Şu ana kadar da olgunlaşmadı.
Bundan sonra ne olacak?
Ufukta “politik kriz”in ilk belirtileri ortaya çıkıyor. Faşist rejim, Davutoğlu, Babacan, Gül ve Şimşek’e karşı meydan savaşına hazırlanıyor. Bu savaş Kürt halkına karşı açılan savaşa benzemez. Kürt halkına karşı açılan savaş devleti de, “milleti” de birleştirirken, her birinin hem “sermaye” içinde, hem “devlet aygıtı” içinde, hem de “uluslararası alanda” şu ya da bu ölçüde karşılığı olan söz konusu sistem içi alternatifin temsilcilerine karşı açılan savaş, hiç beklenmedik bir anda, politik krizi açığa çıkarabilir, “sosyal kriz”i derinleştirebilir, sokağı harekete geçirebilir.

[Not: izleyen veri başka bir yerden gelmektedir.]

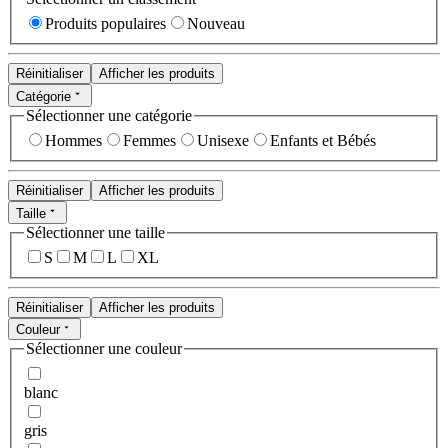
Produits populaires
Nouveau
Réinitialiser
Afficher les produits
Catégorie
Sélectionner une catégorie
Hommes
Femmes
Unisexe
Enfants et Bébés
Réinitialiser
Afficher les produits
Taille
Sélectionner une taille
S
M
L
XL
Réinitialiser
Afficher les produits
Couleur
Sélectionner une couleur
blanc
gris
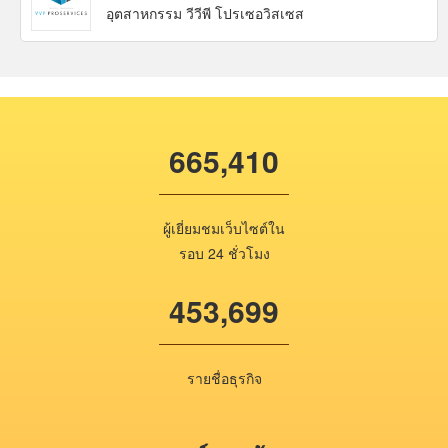
อุตสาหกรรม วีวีพี โปรเซอวิสเซส
665,410
ผู้เยี่ยมชมเว็บไซต์ใน
รอบ 24 ชั่วโมง
453,699
รายชื่อธุรกิจ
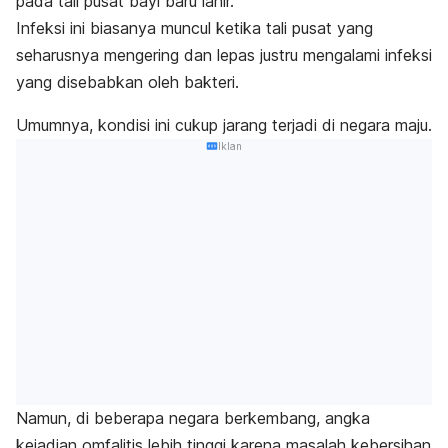
pada tali pusat bayi baru lahir.
Infeksi ini biasanya muncul ketika tali pusat yang
seharusnya mengering dan lepas justru mengalami infeksi
yang disebabkan oleh bakteri.
Umumnya, kondisi ini cukup jarang terjadi di negara maju.
Iklan
Namun, di beberapa negara berkembang, angka
kejadian omfalitis lebih tinggi karena masalah kebersihan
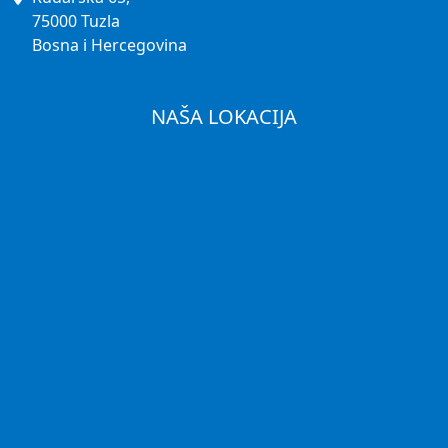
75000 Tuzla
Bosna i Hercegovina
NAŠA LOKACIJA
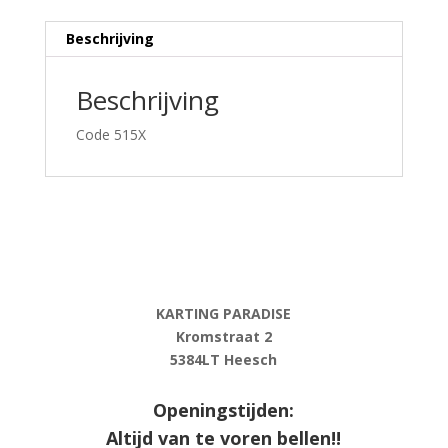
11
mm
Beschrijving
-
model
Beschrijving
03
-
Code 515X
AL
·
PROKART
aantal
KARTING PARADISE
Kromstraat 2
5384LT Heesch
Openingstijden:
Altijd van te voren bellen!!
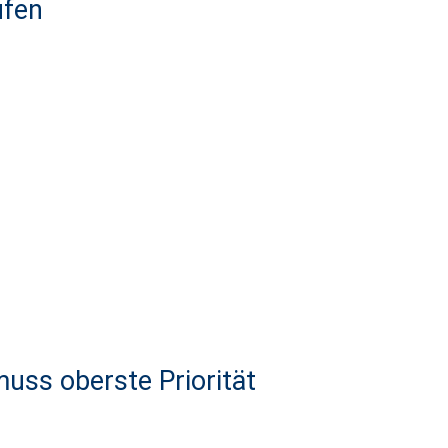
ufen
uss oberste Priorität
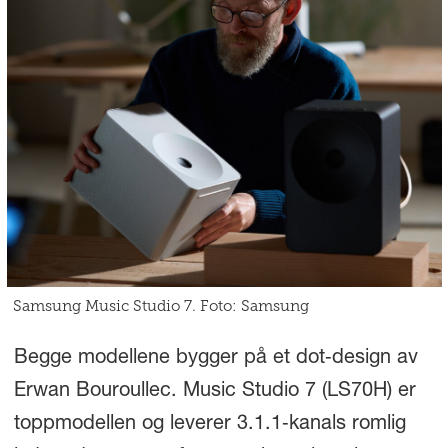
Samsung Music Studio 7. Foto: Samsung
Begge modellene bygger på et dot‑design av
Erwan Bouroullec. Music Studio 7 (LS70H) er
toppmodellen og leverer 3.1.1‑kanals romlig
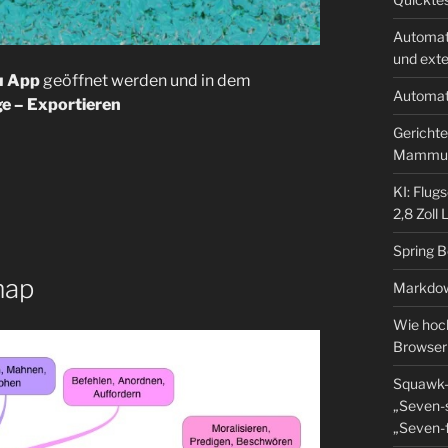
Automat
und ext
u App
geöffnet werden und in dem
Automat
e – Exportieren
Gerichte
Mammu
KI: Flug
2,8 Zoll
Spring 
map
Markdow
Wie hoch
Browser
Squawk-
„Seven-s
„Seven-f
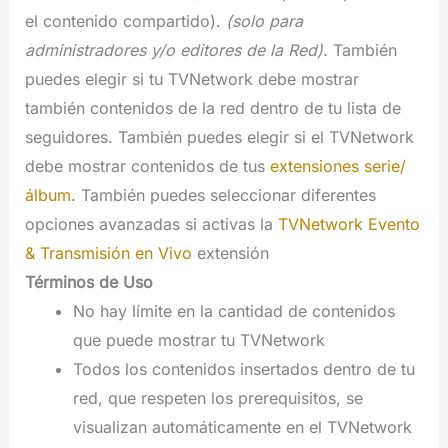
el contenido compartido).
(solo para
administradores y/o editores de la Red).
También
puedes elegir si tu TVNetwork debe mostrar
también contenidos de la red dentro de tu lista de
seguidores. También puedes elegir si el TVNetwork
debe mostrar contenidos de tus
extensiones serie/
álbum
. También puedes seleccionar diferentes
opciones avanzadas si activas la
TVNetwork Evento
& Transmisión en Vivo
extensión
Términos de Uso
No hay límite en la cantidad de contenidos
que puede mostrar tu TVNetwork
Todos los contenidos insertados dentro de tu
red, que respeten los prerequisitos, se
visualizan automáticamente en el TVNetwork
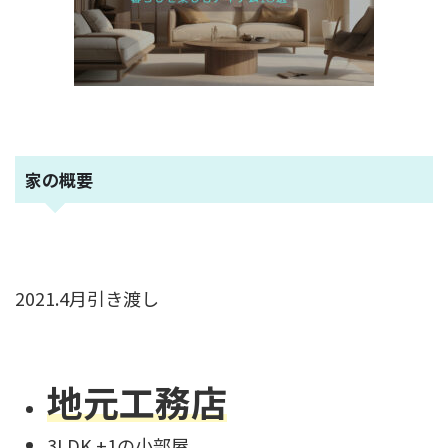
家の概要
2021.4月引き渡し
地元工務店
3LDK +1の小部屋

İçinden geçtiğimiz politik süreç işte bu olasılığın hesaba katılması gereken bir süreçtir.
Böyle bir politik kriz koşullarında, hiç kuşkusuz sistem dışı güçler, Kürt özgürlük hareketi ve sosyalist hareket, seçimlerde aldıkları oylarla kıyaslanmaz bir işleve sahip olacaklardır. Sistem içi muhalefetin oy potansiyeli ne denli büyüyor olursa olsun, onun örgütsel yapısı, gelenekleri, ideolojik angajmanları, bu muhalefetin politik kriz koşullarında belirleyici rol oynamasına engeldir.
O nedenle faşist rejim, yeni partilerin kurulmasıyla birlikte ortaya çıkacak muhtemel bir politik krize, sistem dışı güçleri bertaraf ederek hazırlanıyor. Öncüsüz bırakalıcak kitlelerin karşısına AKP milislerini çıkarmak, devlet terörüyle onları bastırmak hiç kuşkusuz nisbeten kolay olacaktır.
Bu durumda karşı karşıya olduğumuz temel mesele, öncüyü politik krize hazırlamak, güçleri israf etmeyen bir politik taktikle güç biriktirmek, öncünün izole edilmesini önlemek, en geniş ittifak yelpazesi içindeki yerini pekiştirmektir.
Kürt özgürlük hareketi sözcülerinin, her konuşmalarında “direnişten” vurguyla söz etmeleri boşuna değildir. Onlar “iradi bir kararla” milyonların sokaklara dökülmeyeceğini hepimizden iyi biliyorlar. Ama onların daha da önemli olarak bildikleri husus kanımca şudur: Bugünün temel meselesi, “direniş için ideolojik, sosyal-psikolojik, örgütsel” hazırlık yapmaktır. Bu da kuru sıkı lafların, uydurma hedeflerin, boş ajitasyonun, inandırıcı olmayan “taktiklerin” yerine, durup dinlenmeden, kitlelerin bilincinde “direnişten başka yol yoktur, parlamenter yol halka kapatılmıştır, legal çalışma olanakları neredeyse sıfıra indirilmiştir, o halde bir yandan HDP’nin varlığını, kazanılmış mevzileri korumak için mümkün olanı yapmak, aynı zamanda her türlü mücadele biçimine hazır olmak, bunun için halkı aydınlatmak, onu ideolojik, psikolojik ve örgütsel olarak politik krizle doğacak devrimci duruma hazırlamak gerekir”.
Bir seçimde HDP açısından altı yedi milyon, tüm muhalefet açısından on milyonlarca oy sonucu tayin eder; ama bir politik kriz anında birkaç yüz bin militan milyonları radikal demokratik devrimci değişime yönlendirir.
Şu sıralarda unutulmaması gereken gerçek budur. “Oyumuz yüzde kaç” diye kamuoyu yoklamalarına gösterilen merakın yüzde birini, halkın direnme gücünü ölçmeye gösterirsek, ne yapmamız gerektiğini daha iyi anlayacağız.
Bunu yapmamak, şimdiden politik krizden çıkacak “sistem içi” sonucun takipçisi olmaya yol açacaktır.
Unutmayalım: Devrimci yola hazır olan seçime de hazır olur. Tersi ise doğru değildir.